(Saved data entries)
[Start of Attachment]

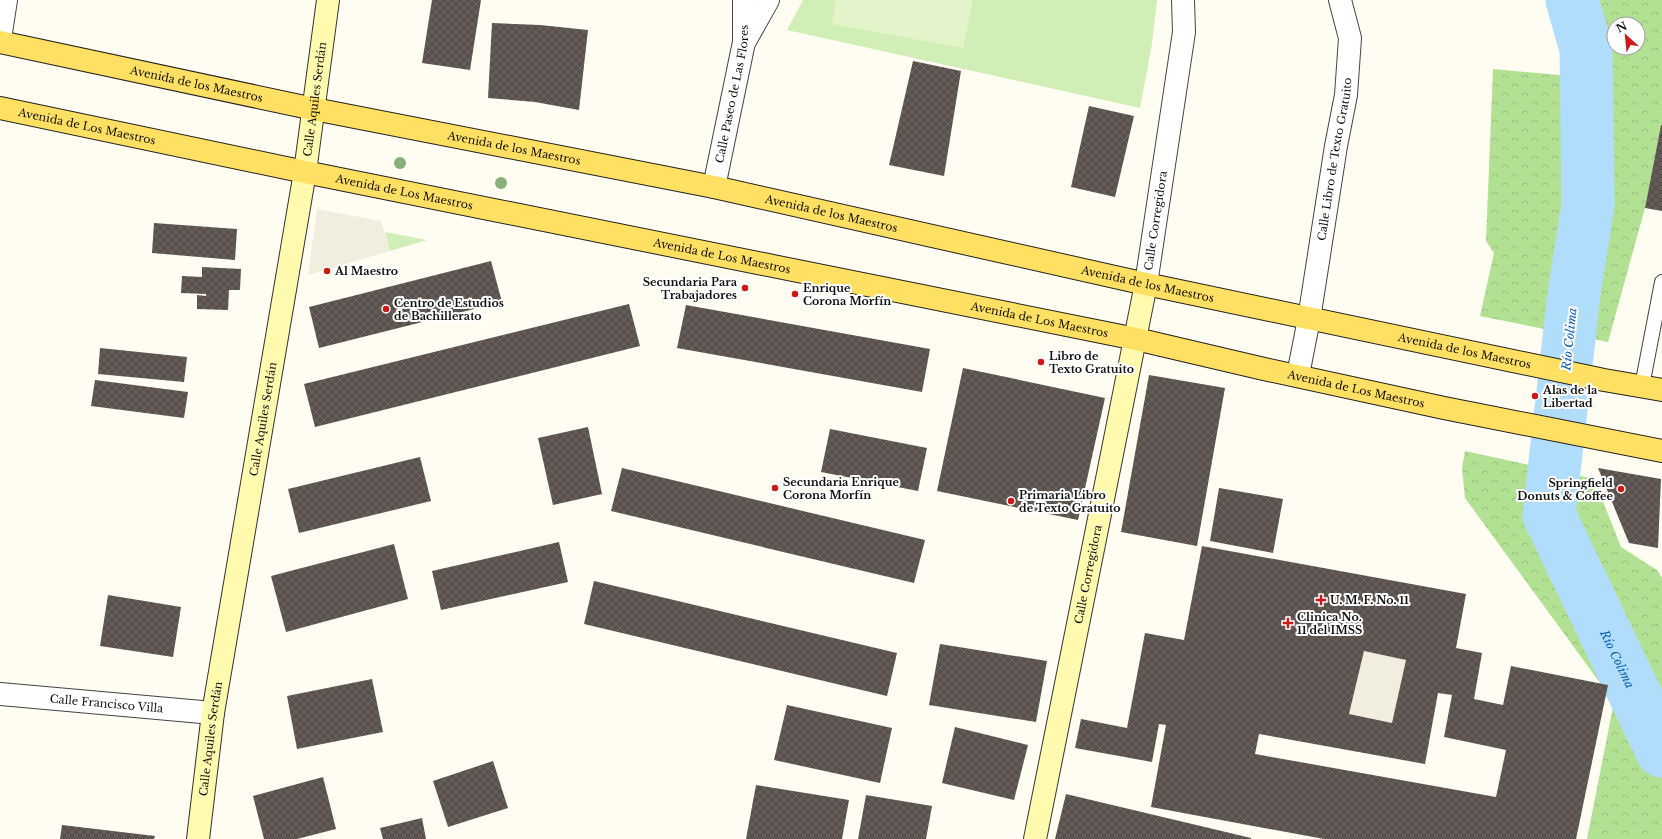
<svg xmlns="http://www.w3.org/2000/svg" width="1662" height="839" font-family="'Libre Baskerville',serif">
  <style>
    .forest { fill: url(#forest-crowns); fill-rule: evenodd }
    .garden { fill: #d1eeb7 }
    .pitch { fill: #e4f4ca }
    .plaza { fill: #f1eddf }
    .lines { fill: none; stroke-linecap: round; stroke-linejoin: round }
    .river { stroke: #b1ddfc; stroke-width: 53 }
    .building { fill: url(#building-cross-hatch); fill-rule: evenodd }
    .lane-casing { stroke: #434343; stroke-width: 16 }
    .street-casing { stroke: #434343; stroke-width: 24 }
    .secondary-casing { stroke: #323232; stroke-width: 24 }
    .primary-casing { stroke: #212121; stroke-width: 24 }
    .lane { stroke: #fff; stroke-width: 14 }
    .street { stroke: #fff; stroke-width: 22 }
    .secondary { stroke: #fffaad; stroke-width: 22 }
    .primary { stroke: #ffe062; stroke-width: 22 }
    .tree { fill: #88af7a }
    .poi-dot { fill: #ce1919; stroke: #fff; stroke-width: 1.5 }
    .labels { text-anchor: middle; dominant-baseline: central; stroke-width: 4; stroke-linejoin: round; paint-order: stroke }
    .street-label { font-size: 11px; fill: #101010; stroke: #fff }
    .poi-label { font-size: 11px; font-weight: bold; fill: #101010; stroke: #fff; text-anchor: start }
    .water-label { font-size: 12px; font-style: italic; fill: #0b60af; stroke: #fff }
  </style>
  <defs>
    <pattern id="forest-crowns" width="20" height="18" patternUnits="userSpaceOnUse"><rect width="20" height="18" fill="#b3e194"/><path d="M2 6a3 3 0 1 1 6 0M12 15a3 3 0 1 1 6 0" fill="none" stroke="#99c07f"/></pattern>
    <pattern id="building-cross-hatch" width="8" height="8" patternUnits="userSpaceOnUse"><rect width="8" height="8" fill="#59514b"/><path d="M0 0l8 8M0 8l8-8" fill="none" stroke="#6c6561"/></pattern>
  </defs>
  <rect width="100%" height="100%" fill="#fffdf2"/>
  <path class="forest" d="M1591 0H1662V125H1661L1645 208 1608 342 1480 316 1494 253 1486 241 1493 69 1601 79ZM1614 24H1638V48H1614Z
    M1465 451 1594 479 1621 547 1657 570 1662 578V839H1587L1614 702 1465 498 1462 468Z"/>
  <path class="garden" d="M803 0H1157L1152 44 1140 108 787 30Z
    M385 232 427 240 390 251Z"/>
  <path class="pitch" d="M836 0H973L963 48 832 24Z"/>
  <path class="plaza" d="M317 209 381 221 390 251 308 275Z
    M1364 651 1406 660 1392 723 1349 714Z"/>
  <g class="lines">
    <path class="river" id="s1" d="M1572 0 1586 49 1588 205 1574 294 1549 515 1662 751"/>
  </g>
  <path class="building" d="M432 0H481L470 70 422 63Z
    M492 23 540 25 588 30 579 110 535 102 488 98Z
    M913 61 961 71 944 176 889 165Z
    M1089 106 1134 116 1115 197 1071 187Z
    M1661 125H1662V211L1645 208Z
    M154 223 237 229 235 260 152 253Z
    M491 261 502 302 319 348 309 307Z
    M202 267 241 269 240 290H229L228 310 197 309V295L206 296V294L181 293 182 276 202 277Z
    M629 304 640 346 315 427 304 384Z
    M686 305 930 349 922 392 677 348Z
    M100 348 187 357 184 382 98 374Z
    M963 368 1105 398 1078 520 937 491Z
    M1149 375 1225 388 1197 546 1121 532Z
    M95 380 188 392 184 418 91 406Z
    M588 427 602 494 553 505 538 438Z
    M830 429 927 448 918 491 821 472Z
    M420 457 431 501 299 533 288 489Z
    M622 468 925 540 914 583 611 511Z
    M1598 468 1661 479 1658 548 1629 543Z
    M1219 488 1283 499 1273 553 1210 541Z
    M559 542 568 582 441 610 432 571Z
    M394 544 408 599 286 632 271 576Z
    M1202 546 1466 594 1456 648 1482 653 1474 699 1503 705 1511 666 1608 685 1576 839H1324L1151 807 1166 725 1159 724 1152 762 1075 748 1081 719 1127 728 1145 633 1184 640ZM1364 651 1406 660 1392 723 1349 714ZM1438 693 1452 695 1444 737 1506 750 1496 797 1255 754 1259 734 1425 764Z
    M594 581 897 653 887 696 584 624Z
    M108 595 181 607 173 657 100 646Z
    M940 644 1047 661 1036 722 929 705Z
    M372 679 383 732 297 749 287 696Z
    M787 705 892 728 880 783 774 760Z
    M955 727 1028 745 1014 800 942 783Z
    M493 761 508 808 448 827 433 781Z
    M323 777 336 829 297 839H264L253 796Z
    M756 785 849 800 842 839H746Z
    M1066 794 1251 838V839H1055Z
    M866 795 932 806 926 839H858Z
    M422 818 426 839H383L380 828Z
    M62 825 155 836 154 839H60Z"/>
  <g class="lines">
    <defs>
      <path id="lane" d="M1642 386 1662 282"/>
      <g id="street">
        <path d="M0 39 6 0"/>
        <path d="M745 41 768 0"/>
        <path id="s2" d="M714 187 744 42V0"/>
        <path id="s3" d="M1146 284 1184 32 1183 0"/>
        <path id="s4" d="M1298 375 1309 319 1336 146 1346 95 1350 38 1340 0"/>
        <path id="s5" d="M0 694 213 713"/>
      </g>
      <g id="secondary">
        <path id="s6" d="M198 839 213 713 305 172 328 0"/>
        <path id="s7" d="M1035 839 1146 284"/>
      </g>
      <g id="primary">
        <path id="s8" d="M0 42 314 109 714 187 1146 284 1604 380 1662 390"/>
        <path id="s9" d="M0 108 305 172 1136 339 1264 369 1444 408 1662 451"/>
      </g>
    </defs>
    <use href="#lane" class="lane-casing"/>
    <use href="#street" class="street-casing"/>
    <use href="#secondary" class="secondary-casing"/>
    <use href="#primary" class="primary-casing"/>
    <use href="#lane" class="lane"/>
    <use href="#street" class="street"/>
    <use href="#secondary" class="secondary"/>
    <use href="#primary" class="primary"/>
  </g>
  <g class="tree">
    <circle cx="400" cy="163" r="6"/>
    <circle cx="501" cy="183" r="6"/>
  </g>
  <g class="poi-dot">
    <circle cx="327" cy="271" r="4"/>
    <circle cx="745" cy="288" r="4"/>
    <circle cx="795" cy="294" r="4"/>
    <circle cx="386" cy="309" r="4"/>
    <circle cx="1041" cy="362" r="4"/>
    <circle cx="1535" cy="396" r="4"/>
    <circle cx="775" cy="488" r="4"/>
    <circle cx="1621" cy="489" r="4"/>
    <circle cx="1011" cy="501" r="4"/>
    <path d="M1319 594h4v4h4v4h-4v4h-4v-4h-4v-4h4z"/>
    <path d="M1286 617h4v4h4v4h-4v4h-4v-4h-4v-4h4z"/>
  </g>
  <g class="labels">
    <g class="street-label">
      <text stroke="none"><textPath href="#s8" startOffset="201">Avenida de los Maestros</textPath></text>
      <text stroke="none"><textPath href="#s2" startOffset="95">Calle Paseo de Las Flores</textPath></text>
      <text stroke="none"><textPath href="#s6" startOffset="749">Calle Aquiles Serdán</textPath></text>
      <text stroke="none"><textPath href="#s9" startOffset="89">Avenida de Los Maestros</textPath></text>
      <text stroke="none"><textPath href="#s8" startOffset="525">Avenida de los Maestros</textPath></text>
      <text stroke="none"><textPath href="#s4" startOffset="219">Calle Libro de Texto Gratuito</textPath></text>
      <text stroke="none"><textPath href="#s9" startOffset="413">Avenida de Los Maestros</textPath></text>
      <text stroke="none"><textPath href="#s8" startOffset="849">Avenida de los Maestros</textPath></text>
      <text stroke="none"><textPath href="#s3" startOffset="64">Calle Corregidora</textPath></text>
      <text stroke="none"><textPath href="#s9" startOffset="737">Avenida de Los Maestros</textPath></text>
      <text stroke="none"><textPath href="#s8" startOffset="1173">Avenida de los Maestros</textPath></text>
      <text stroke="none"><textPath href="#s9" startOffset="1061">Avenida de Los Maestros</textPath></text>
      <text stroke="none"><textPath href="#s8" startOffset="1497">Avenida de los Maestros</textPath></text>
      <text stroke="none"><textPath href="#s9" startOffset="1385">Avenida de Los Maestros</textPath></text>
      <text stroke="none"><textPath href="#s6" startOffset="425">Calle Aquiles Serdán</textPath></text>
      <text stroke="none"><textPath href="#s7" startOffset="270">Calle Corregidora</textPath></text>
      <text stroke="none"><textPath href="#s5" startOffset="107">Calle Francisco Villa</textPath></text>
      <text stroke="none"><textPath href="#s6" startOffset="101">Calle Aquiles Serdán</textPath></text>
    </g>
    <g class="poi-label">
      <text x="335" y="271">Al Maestro</text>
      <text x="737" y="282" text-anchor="end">Secundaria Para<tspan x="737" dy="13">Trabajadores</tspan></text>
      <text x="803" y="288">Enrique<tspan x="803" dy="13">Corona Morfín</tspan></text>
      <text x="394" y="303">Centro de Estudios<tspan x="394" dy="13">de Bachillerato</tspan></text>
      <text x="1049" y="356">Libro de<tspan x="1049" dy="13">Texto Gratuito</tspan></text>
      <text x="1543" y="390">Alas de la<tspan x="1543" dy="13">Libertad</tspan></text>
      <text x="783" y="482">Secundaria Enrique<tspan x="783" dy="13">Corona Morfín</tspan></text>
      <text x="1613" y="483" text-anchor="end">Springfield<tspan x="1613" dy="13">Donuts &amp; Coffee</tspan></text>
      <text x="1019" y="495">Primaria Libro<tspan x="1019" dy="13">de Texto Gratuito</tspan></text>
      <text x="1330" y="600">U. M. F. No. 11</text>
      <text x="1297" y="617">Clinica No.<tspan x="1297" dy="13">11 del IMSS</tspan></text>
    </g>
    <g class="water-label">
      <text transform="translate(1569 339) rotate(-84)">Río Colima</text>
      <text stroke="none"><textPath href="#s1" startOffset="679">Río Colima</textPath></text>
    </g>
  </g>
  <g transform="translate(1626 36) rotate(333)"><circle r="19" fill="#ffffff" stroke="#9f9f9f"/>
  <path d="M0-3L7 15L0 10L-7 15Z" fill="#ce1919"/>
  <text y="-6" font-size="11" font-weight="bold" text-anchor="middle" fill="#101010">N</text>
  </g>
</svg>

[End of Attachment]

WHAT YOU HAVE TO DO:
Look through the entries above and report each line where the string "middle" occurs.

YOUR RESPONSE:
    .labels { text-anchor: middle; dominant-baseline: central; stroke-width: 4; stroke-linejoin: round; paint-order: stroke }
  <text y="-6" font-size="11" font-weight="bold" text-anchor="middle" fill="#101010">N</text>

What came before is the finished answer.